**Exercise:** Your answer is the lines below, exactly, from the one that contains "- **04-deploy-cnpg-operator**: Installs" through the one that contains "- **08a-test-pgbench-high-load**: High", both included.

Saved entries
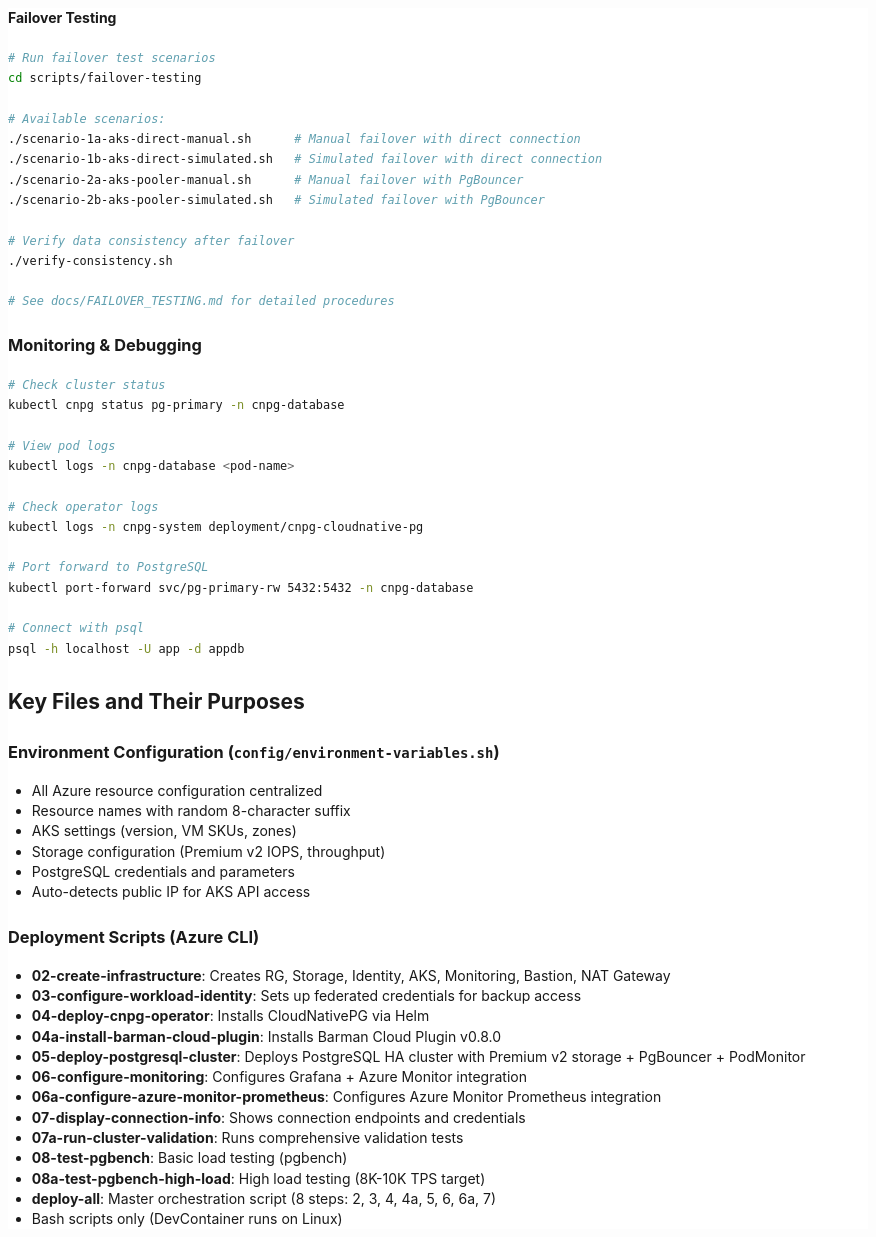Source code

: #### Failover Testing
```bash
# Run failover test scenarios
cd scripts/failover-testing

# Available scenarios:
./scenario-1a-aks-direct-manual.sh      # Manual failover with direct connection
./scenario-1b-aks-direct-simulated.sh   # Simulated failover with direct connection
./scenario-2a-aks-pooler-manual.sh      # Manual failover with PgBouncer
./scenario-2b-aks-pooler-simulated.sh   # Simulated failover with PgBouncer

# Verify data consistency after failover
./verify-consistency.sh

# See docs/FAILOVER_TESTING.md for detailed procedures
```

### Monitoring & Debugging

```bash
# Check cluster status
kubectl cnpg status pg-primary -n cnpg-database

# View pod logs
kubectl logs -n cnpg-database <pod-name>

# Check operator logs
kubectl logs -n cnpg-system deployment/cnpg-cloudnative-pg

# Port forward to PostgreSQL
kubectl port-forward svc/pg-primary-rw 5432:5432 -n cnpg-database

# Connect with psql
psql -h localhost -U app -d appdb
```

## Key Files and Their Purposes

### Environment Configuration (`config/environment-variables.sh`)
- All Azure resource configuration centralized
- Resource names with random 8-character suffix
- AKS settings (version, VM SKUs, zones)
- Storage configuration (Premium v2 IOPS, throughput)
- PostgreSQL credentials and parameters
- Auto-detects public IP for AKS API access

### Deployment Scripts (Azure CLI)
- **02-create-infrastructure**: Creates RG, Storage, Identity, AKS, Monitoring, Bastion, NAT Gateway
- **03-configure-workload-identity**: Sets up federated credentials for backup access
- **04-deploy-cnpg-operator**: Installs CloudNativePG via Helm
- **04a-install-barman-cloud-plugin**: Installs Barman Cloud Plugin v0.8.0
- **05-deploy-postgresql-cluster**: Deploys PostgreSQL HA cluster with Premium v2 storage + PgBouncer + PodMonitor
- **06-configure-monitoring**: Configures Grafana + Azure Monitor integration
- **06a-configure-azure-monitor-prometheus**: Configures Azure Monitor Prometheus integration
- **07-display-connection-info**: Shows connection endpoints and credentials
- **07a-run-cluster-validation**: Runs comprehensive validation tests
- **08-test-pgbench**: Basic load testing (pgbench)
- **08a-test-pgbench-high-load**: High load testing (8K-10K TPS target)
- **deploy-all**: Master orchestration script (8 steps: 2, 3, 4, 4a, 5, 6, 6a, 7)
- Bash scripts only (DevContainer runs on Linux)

**Solution below:**
- **04-deploy-cnpg-operator**: Installs CloudNativePG via Helm
- **04a-install-barman-cloud-plugin**: Installs Barman Cloud Plugin v0.8.0
- **05-deploy-postgresql-cluster**: Deploys PostgreSQL HA cluster with Premium v2 storage + PgBouncer + PodMonitor
- **06-configure-monitoring**: Configures Grafana + Azure Monitor integration
- **06a-configure-azure-monitor-prometheus**: Configures Azure Monitor Prometheus integration
- **07-display-connection-info**: Shows connection endpoints and credentials
- **07a-run-cluster-validation**: Runs comprehensive validation tests
- **08-test-pgbench**: Basic load testing (pgbench)
- **08a-test-pgbench-high-load**: High load testing (8K-10K TPS target)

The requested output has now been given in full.